19 December 2020

Rudland Rigg: Track record

Ever since I was much younger – about 50, say – I’ve wanted to cycle along Rudland Rigg. The unsealed, but decently-surfaced, old track runs ten miles north-north-west over the North York Moors. Drovers used it to shuttle cows and sheep to market, between Kirkbymoorside and Stokesley. I too had a lumbering and fattened-up beast to control: my trekking bike.

I got a morning train to Malton and cycled north from there. Malton is a great town for artisan food, but a rubbish town for bike parking (pic).
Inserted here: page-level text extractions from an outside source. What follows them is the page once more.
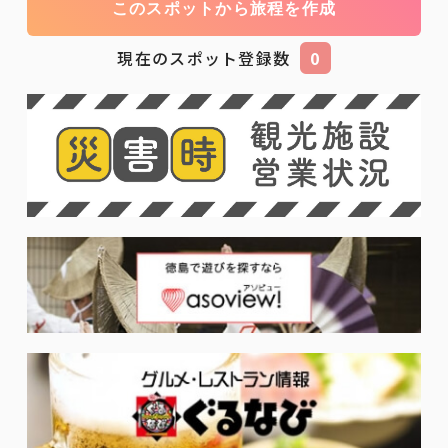
このスポットから旅程を作成
現在のスポット登録数
0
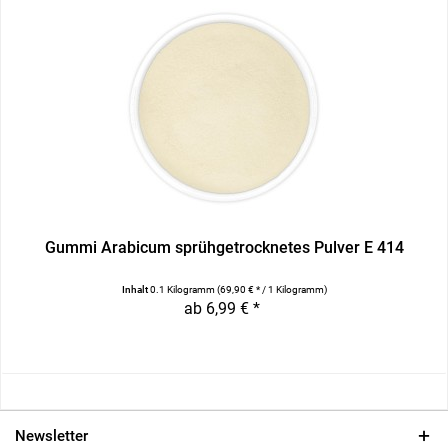
Gummi Arabicum sprühgetrocknetes Pulver E 414
Inhalt
0.1 Kilogramm
(69,90 € * / 1 Kilogramm)
ab 6,99 € *
Newsletter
Gliding alongside the River Seven, a watercourse that sounds like a wrongly convicted group, I slid through a Christmassy Kirkbymoorside and took some back roads up to the start of the Rigg just north of Fadmoor.


Rudland Rigg looks straight on the map but snakes a bit (pic). Which reminded me: the area is rife with adders in summer, but this was a chilly winter day, so no need to have the air ambulance on speed dial.

The Rigg is one of Britain’s best-known motorable tracks for offroaders. They’re the enthusiasts who drive (a) 4x4 vehicles along ‘green lanes’ and (b) quite a few other people mad, because they’re not such green lanes afterwards.

The Rigg is pretty robust, though, and still in good MTB-able nick. There were fewer puddles than I expected, too, which was just as well: the sunny forecast bore little resemblance to the swirlingly cloudy, if dry, reality.


However, on this chilly morning, there was no-one to be seen, and I had the whole track to myself (pic). Social distancing was not a problem.

The very northern end of the Rigg is a steep and rocky hairpin descent down off the moortop, notorious among offroad drivers, who like to post YouTube videos of their attempts to manoeuvre down it. Rough, poorly-maintained, and very heavy going, the videos can be given a miss.


However, I didn’t quite go that far. I turned right off the Rigg at Bloworth Crossing, to take the old mining railway track that meanders along the contours east (pic) and south to Blakey Ridge. It’s flat, and almost all a decent surface of fine black gravel.

I walked this bit as part of the Coast to Coast in 2012, but on foot it’s a long, samey slog, whereas on a bike it’s just a breeze. Most of which was a headwind.

The Lion Inn is spectacularly situated at the top of the ridge (pic).

It was open, but the only way I’d get a pint would have been with a substantial meal, and it was a bit early for that. The meal, I mean.

Besides, I had a pork pie, provisioned from Thomas the Baker in Malton this morning...


From Rosedale Head there’s a spectacular single-track back lane that rushes joyously downhill to Fryup Dale (pic). I was heading here partly to investigate the Hub Cafe in the dale, a bike workshop and cycle cafe that must be one of the most gloriously-vistaed in the country, but mainly... ...I couldn’t resist having a fryup in Fryup (pic). This all-day breakfast is, of course, a Hub speciality. I didn’t go hungry after this lot. In fact I didn’t go anywhere for three-quarters an hour. I was too full.

Eventually I made my way in the winter dusk to Castleton, whose Co-op came up with a couple of beers to quicken my long, dark and tedious train journey home.

I’d have preferred a pint or two in a Moors pub, but after that mighty afternoon breakfast, I couldn’t have faced another substantial meal to enable a drink, however thirsty I was.